I loved this post also; it was well-written. When I die, I plan to send out invitatons to a "gone away" party and hope both my friends show up. Oh yeah, and if my husband and dogs are still alive, they can come also.

By: chainsofyesterday on 7/18/09 at 7:03

I think the oversaturation is getting to be a bit much - feels like I'm almost numb to hearing the news of the latest celebrity death now. It seems like the top article on Google News is about so and so's death every other day. And it doesn't stop once they've died - it goes on and on and on, dissecting every aspect of their life, their legacy, their death.
It's sad when anyone dies. Period. But I didn't know Michael Jackson, or Anna Nicole Smith, or Farrah Fawcett... or even Walter Cronkite. Yes, I knew "of" them... but their deaths, while saddening, didn't affect my day to day life.
I just wonder what all this death coverage is doing to us emotionally, whether it's hardening us, whether it will leave us feeling the death of someone close to us less intensely?
Kay @ chainsofyesterday

By: LindsayFerrier on 7/18/09 at 9:10

I would like to see live coverage of Walter Cronkite's memorial service.
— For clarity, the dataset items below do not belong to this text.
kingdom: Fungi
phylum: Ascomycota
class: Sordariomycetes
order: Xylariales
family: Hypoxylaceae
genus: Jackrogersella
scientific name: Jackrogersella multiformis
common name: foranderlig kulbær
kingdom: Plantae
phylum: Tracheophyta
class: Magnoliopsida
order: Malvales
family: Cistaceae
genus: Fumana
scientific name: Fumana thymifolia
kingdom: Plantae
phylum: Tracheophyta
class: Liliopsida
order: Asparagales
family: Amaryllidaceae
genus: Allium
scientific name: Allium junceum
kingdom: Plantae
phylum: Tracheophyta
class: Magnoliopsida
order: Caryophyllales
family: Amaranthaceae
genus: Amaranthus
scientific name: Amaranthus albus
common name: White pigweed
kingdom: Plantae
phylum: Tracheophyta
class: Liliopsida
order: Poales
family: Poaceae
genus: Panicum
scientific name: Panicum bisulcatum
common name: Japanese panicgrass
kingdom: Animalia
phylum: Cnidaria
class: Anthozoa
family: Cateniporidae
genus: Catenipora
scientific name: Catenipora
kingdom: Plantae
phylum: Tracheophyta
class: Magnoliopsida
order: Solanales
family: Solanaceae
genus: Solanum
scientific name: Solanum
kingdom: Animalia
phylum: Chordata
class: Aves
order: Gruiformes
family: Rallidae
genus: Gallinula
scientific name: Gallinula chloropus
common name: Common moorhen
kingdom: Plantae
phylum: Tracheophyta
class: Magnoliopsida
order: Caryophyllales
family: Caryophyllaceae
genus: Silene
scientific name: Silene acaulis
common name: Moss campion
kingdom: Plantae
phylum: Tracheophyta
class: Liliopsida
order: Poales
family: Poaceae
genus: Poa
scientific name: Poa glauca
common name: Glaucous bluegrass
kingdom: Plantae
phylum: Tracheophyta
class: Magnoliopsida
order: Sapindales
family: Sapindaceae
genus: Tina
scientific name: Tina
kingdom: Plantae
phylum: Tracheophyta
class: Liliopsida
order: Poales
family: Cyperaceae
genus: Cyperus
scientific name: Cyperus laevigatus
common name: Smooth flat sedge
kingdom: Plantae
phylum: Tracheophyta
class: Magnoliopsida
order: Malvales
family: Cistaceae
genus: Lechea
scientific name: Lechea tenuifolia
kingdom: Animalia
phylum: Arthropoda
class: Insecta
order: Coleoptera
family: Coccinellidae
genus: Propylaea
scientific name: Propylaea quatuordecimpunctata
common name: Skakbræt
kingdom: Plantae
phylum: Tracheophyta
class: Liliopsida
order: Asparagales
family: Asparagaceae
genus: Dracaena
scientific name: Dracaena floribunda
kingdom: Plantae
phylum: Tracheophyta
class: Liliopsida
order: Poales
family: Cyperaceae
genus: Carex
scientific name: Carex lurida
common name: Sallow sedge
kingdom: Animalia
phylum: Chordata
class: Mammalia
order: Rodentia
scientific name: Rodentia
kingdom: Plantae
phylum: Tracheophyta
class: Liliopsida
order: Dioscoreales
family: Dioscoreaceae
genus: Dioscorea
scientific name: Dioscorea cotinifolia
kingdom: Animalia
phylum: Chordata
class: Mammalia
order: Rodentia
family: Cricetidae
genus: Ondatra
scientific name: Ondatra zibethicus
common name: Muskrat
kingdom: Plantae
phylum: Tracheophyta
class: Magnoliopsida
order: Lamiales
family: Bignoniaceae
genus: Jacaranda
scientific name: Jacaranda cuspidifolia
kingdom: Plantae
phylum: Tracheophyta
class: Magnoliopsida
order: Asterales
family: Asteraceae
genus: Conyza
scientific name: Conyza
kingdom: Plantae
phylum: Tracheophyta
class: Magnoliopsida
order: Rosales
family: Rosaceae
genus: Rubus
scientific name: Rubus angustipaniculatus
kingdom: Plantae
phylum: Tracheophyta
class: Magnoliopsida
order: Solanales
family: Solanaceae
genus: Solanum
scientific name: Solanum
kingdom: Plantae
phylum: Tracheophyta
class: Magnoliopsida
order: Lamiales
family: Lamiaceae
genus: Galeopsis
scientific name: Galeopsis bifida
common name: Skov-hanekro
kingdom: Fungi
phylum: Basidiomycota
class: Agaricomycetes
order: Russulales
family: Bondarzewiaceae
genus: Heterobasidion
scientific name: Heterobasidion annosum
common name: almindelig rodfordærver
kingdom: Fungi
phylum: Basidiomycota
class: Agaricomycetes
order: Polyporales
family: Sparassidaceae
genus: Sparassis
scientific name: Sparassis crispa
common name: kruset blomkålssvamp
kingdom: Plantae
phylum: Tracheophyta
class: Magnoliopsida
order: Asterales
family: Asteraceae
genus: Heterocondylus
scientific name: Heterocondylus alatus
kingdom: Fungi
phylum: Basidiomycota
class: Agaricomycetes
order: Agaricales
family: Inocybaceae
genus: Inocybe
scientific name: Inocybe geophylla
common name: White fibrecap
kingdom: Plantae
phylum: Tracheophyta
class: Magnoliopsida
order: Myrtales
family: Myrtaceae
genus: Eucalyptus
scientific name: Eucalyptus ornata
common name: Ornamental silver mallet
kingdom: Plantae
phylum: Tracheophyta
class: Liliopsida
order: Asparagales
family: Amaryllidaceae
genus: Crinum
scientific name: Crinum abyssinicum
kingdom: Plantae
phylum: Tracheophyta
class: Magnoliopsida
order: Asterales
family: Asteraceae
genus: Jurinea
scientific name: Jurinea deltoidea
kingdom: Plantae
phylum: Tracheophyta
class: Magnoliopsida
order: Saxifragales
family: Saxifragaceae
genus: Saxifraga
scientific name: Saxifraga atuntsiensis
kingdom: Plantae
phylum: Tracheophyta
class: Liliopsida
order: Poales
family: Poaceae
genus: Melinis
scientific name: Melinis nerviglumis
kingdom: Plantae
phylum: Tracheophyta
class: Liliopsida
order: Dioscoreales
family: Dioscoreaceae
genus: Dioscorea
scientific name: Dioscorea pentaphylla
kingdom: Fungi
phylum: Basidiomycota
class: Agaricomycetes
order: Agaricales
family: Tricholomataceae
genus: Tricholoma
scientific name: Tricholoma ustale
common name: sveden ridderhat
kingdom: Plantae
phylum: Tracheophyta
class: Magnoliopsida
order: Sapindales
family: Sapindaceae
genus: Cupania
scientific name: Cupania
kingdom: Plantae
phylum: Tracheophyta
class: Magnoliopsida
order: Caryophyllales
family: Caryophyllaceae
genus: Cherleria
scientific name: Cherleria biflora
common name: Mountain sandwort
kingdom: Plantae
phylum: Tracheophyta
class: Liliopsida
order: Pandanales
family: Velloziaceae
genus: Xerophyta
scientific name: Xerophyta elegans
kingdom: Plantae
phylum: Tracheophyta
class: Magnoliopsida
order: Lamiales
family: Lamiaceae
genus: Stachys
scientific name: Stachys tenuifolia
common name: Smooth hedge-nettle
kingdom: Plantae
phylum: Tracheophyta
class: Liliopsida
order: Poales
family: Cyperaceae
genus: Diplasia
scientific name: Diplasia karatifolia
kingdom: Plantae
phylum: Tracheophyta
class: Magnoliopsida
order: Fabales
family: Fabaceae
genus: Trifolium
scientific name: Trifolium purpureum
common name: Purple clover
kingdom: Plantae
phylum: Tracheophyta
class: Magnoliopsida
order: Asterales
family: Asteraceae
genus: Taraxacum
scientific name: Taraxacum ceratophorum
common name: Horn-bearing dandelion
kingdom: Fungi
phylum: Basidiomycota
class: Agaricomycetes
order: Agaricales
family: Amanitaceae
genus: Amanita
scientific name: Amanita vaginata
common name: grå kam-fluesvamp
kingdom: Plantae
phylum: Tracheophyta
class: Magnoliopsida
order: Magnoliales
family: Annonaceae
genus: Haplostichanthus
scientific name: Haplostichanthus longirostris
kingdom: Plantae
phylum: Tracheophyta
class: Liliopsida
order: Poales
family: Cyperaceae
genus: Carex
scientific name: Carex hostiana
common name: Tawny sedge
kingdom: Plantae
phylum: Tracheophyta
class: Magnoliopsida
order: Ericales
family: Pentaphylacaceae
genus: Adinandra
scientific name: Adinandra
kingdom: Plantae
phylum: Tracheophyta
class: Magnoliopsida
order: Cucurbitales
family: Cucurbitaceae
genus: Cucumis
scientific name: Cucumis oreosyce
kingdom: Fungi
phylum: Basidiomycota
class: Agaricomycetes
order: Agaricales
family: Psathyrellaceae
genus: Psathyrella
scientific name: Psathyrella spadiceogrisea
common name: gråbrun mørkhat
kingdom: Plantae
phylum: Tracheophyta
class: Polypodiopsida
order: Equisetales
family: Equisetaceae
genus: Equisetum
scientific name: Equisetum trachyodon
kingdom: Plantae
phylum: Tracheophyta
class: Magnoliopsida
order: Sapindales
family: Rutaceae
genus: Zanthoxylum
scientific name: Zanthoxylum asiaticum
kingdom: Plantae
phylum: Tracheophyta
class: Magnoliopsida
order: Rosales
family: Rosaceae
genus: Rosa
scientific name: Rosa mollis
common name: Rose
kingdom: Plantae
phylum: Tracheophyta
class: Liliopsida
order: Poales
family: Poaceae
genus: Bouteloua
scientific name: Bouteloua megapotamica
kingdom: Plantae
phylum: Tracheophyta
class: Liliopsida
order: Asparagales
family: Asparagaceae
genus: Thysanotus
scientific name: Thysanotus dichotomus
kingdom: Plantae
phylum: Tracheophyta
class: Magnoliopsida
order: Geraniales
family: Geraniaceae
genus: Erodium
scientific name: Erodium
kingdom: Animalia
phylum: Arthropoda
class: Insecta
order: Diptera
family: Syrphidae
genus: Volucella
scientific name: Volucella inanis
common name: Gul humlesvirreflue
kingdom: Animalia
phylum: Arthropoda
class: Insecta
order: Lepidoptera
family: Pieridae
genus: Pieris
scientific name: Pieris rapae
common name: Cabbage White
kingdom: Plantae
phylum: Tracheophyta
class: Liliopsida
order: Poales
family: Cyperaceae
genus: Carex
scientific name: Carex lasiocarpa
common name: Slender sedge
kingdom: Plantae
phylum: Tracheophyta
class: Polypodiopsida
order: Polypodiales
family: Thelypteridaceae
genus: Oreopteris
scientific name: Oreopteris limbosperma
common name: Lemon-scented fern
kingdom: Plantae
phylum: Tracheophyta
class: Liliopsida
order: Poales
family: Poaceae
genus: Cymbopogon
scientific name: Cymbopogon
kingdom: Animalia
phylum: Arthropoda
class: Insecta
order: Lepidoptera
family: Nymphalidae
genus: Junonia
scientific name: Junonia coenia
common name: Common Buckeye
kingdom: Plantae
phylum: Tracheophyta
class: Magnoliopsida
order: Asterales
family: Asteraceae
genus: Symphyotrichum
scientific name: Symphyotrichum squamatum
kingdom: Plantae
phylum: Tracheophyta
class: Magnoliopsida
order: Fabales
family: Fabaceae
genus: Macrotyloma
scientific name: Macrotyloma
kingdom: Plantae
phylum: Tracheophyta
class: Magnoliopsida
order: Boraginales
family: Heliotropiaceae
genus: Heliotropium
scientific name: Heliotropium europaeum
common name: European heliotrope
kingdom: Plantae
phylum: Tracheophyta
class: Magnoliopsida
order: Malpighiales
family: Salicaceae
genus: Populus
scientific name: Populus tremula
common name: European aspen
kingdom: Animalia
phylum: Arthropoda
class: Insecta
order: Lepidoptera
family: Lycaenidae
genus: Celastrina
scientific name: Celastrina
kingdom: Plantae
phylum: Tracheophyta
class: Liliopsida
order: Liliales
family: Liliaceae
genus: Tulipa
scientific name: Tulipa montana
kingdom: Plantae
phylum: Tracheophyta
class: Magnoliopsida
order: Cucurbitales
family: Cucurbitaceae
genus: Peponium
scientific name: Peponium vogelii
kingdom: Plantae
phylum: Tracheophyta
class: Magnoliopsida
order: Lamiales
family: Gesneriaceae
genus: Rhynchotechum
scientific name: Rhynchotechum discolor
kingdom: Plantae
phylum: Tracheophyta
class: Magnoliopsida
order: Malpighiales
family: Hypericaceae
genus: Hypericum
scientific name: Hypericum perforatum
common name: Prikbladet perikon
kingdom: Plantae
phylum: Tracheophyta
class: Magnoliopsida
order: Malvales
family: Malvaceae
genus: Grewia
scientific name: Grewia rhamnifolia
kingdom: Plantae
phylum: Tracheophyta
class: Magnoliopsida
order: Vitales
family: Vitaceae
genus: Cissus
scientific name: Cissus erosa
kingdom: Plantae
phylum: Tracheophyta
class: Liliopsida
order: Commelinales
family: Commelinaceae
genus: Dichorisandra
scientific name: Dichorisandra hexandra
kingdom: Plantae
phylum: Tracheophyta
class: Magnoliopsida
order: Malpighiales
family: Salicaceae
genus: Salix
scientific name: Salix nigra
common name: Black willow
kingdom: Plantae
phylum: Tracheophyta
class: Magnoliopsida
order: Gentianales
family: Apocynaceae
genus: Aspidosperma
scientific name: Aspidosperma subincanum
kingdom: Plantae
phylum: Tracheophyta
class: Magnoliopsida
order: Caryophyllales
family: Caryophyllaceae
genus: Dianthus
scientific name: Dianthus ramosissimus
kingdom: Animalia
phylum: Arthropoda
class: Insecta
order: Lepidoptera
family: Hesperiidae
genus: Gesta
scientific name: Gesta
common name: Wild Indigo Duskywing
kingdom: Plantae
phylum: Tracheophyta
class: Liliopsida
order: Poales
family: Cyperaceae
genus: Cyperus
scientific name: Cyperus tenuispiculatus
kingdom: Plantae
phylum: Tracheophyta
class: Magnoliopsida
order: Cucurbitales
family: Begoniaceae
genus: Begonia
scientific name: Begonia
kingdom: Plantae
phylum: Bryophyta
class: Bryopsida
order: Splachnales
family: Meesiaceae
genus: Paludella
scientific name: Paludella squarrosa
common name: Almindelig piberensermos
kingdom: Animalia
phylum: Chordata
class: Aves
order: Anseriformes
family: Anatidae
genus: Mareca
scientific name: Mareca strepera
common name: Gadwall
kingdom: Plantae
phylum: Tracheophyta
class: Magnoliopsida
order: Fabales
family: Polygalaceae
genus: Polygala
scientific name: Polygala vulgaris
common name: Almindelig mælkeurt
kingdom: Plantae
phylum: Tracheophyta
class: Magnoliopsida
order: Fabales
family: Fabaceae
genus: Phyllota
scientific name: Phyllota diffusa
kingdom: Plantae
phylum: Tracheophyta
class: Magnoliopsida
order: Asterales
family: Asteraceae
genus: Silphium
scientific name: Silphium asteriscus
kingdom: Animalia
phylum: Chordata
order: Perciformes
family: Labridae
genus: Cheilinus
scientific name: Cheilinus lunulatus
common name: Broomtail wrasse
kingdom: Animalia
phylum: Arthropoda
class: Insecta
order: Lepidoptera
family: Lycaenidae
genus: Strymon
Now THAT I would watch.

By: lexgrace on 7/21/09 at 11:18

Well said!! I have always thought it a bit odd how society romanticizes death and reveres those that have passed just because we are afraid of what death actually means. I think we are all a little afraid of the unknown and the finality of death. Not that I want people to only remember the bad things about me when I’m gone, but there’s a big difference in sharing a few pleasant memories and making someone a saint just because they’re dead. As for my thoughts on my own death? Scary! I want to live a long full life before I die, and I have somehow convinced myself that I will. Lol But seriously, with all the news stories and blogs about dying children, mothers, fathers, etc I feel more pressure to face facts—I could die today and I have no control over it. That scares the shit out of me.